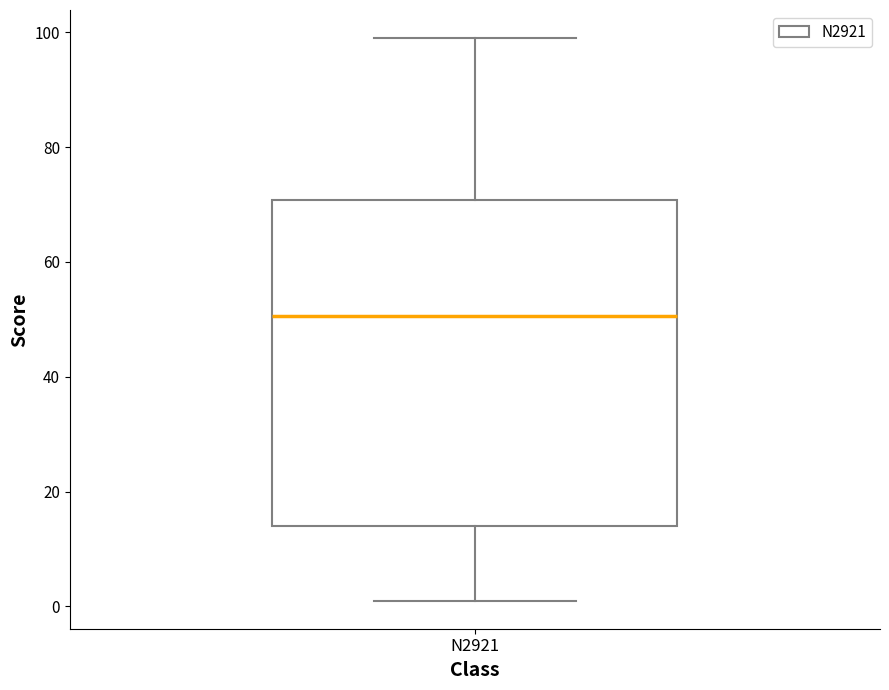

Where is the lower edge of the box for N2921 on the y-axis? The values are not printed on the chart, so give them approximately, as read against the axis.

14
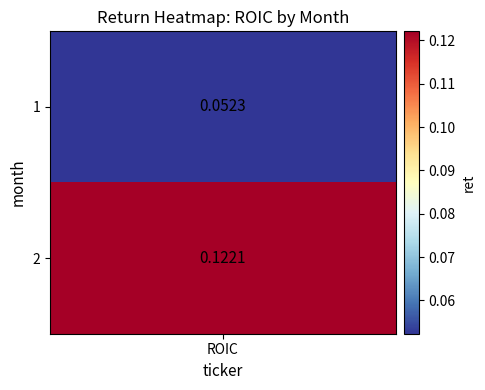

True or false: the data shows 0.0 at 1.

False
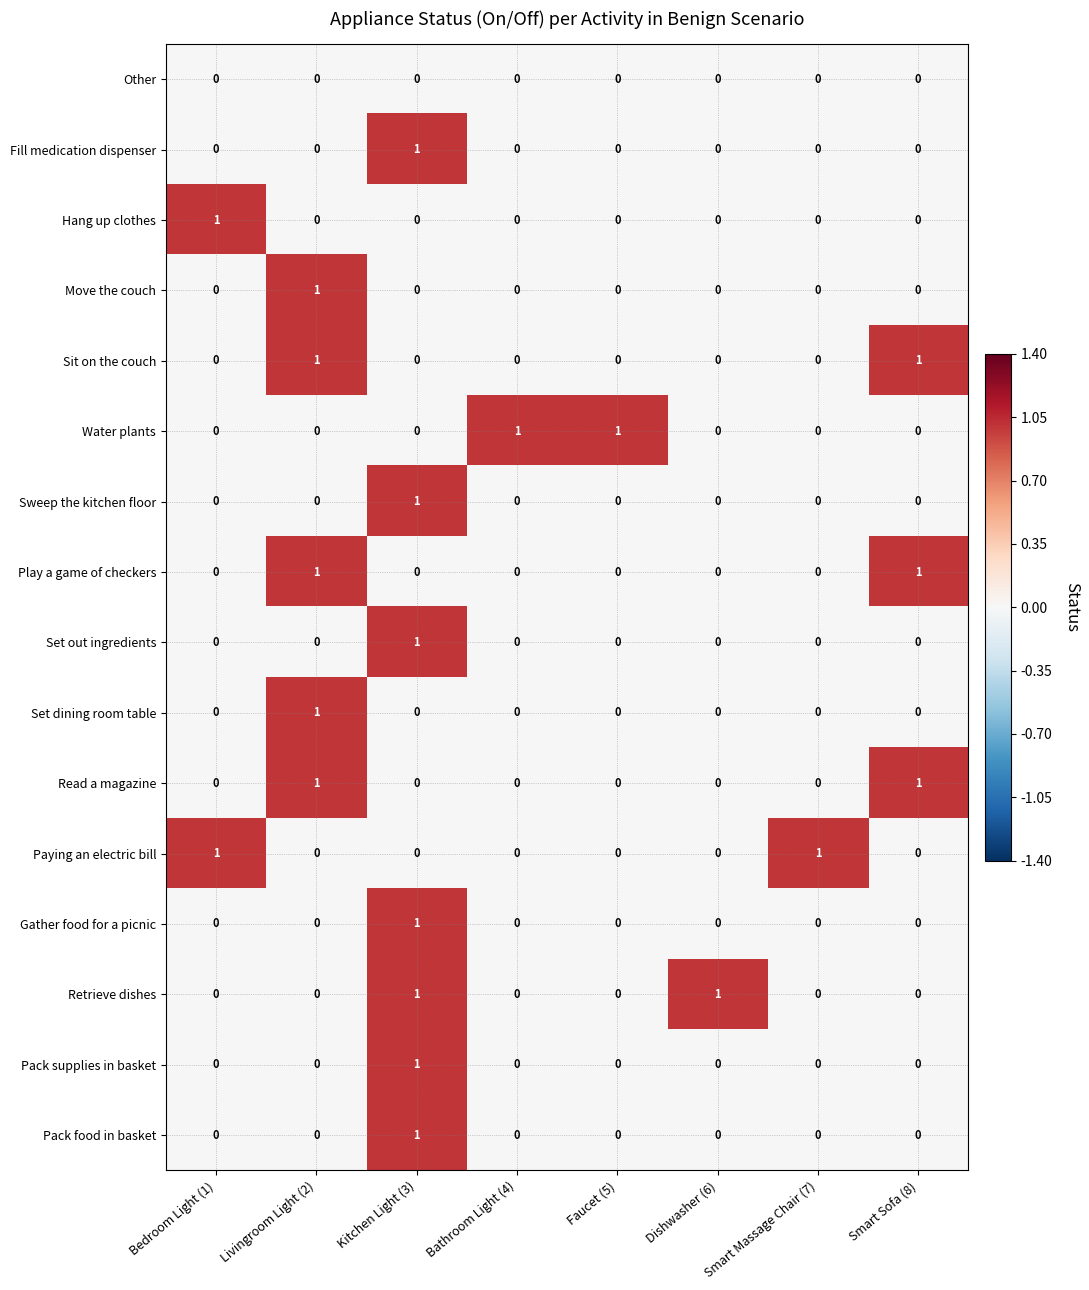

True or false: Play a game of checkers has a value of 0 at Bedroom Light (1).

True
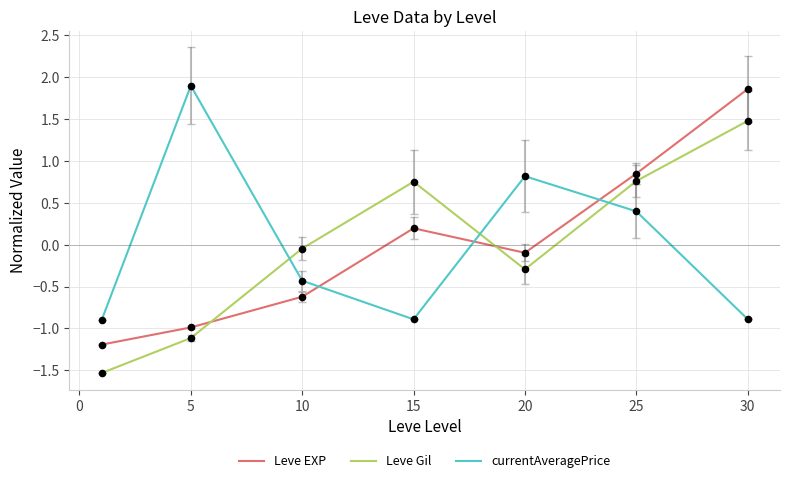

What is the minimum value for currentAveragePrice?

-0.9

## TASK INSTRUCTIONS
Copy every line of text from the records above word for word, and leave the pictures out.

## SOLUTION
Where is the lower edge of the box for N2921 on the y-axis? The values are not printed on the chart, so give them approximately, as read against the axis.

14

True or false: the data shows 0.0 at 1.

False

True or false: Play a game of checkers has a value of 0 at Bedroom Light (1).

True

What is the minimum value for currentAveragePrice?

-0.9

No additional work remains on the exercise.